At its December meeting, the Fed decided tapering over six months was being too patient. Instead, it would wind down purchases by March according to the announcement following the meeting. After ceasing new purchases, the Fed will likely vote to increase short-term interest rates, the first of three rate hikes anticipated in 2022. When minutes of that meeting were released in early January, investors discovered that the Fed is also considering shrinking its bloated balance sheet by not reinvesting proceeds from maturing securities. That’s when investors began to realize the Fed is serious about slowing the economy in order to reduce inflation.

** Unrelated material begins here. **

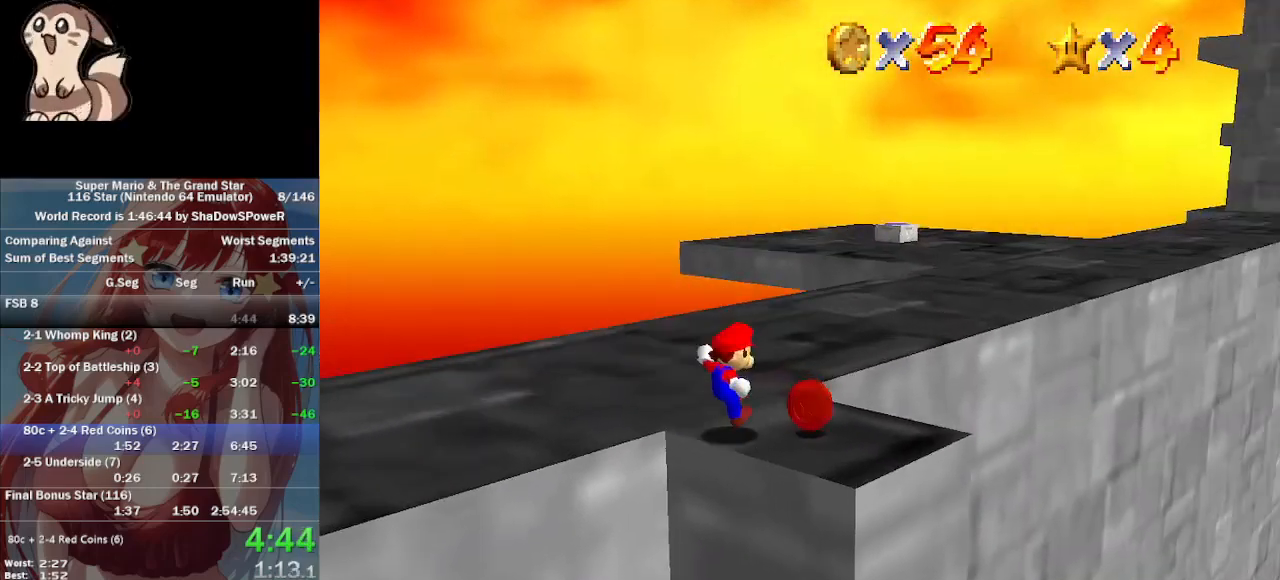
{"dt_ms": 500, "buttons": [], "left_stick": "up-right", "events": [[300, "left_stick", "up-right"]]}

Equity investors don’t like to hear about “slowing the economy.” Economic growth is good for corporate sales and profits, even if some inflation is involved. But when inflation runs too hot for too long, the Fed ends up slamming on the brakes rather than gently tapping them. In fact, the Fed has a history of hitting the brakes harder than equity investors would like. Hitting the brakes can induce a recession, investors’ greatest concern. Tapping early is better than slamming late.
The impact of the Fed’s pullback in bond purchases is evident in the market. Treasury yields have gradually risen to their highest levels since before the pandemic. Even still, the 1.85% yield for a ten-year Treasury doesn’t seem like adequate compensation when inflation has been running 7%. That equates to a “real” yield of -5%. We are surprised rates aren’t higher still.
Equity investors need to be cautious given the Fed’s growing realization it has fallen behind and its determination to make up for lost time. But where else can we turn? Bond yields will likely go up, causing prices of existing bonds to decline. Yields are already lower than inflation. Build up cash? Bank, CD, and money market yields are virtually zero, or -7% in real terms. Commodities? Not a good answer since they will likely bear the brunt of any economic slowdown.
Our approach is to remain fully invested most of the time, even when it is uncomfortable. We look for opportunities to make shrewd investments when the market turns choppy, setting ourselves up for success when the market stabilizes and goes on to new highs. In our February 2022 issue, for instance, we made three recommendations for subscribers -- a software infrastructure company, a gaming software business, and a medical devices maker. Each of these companies are positioned to perform better than the broader market over the next several years.
The lack of appealing alternatives to equities in general suggests staying the course. But the captain has turned on the seatbelt sign as we have some turbulence ahead so please remain in your seats.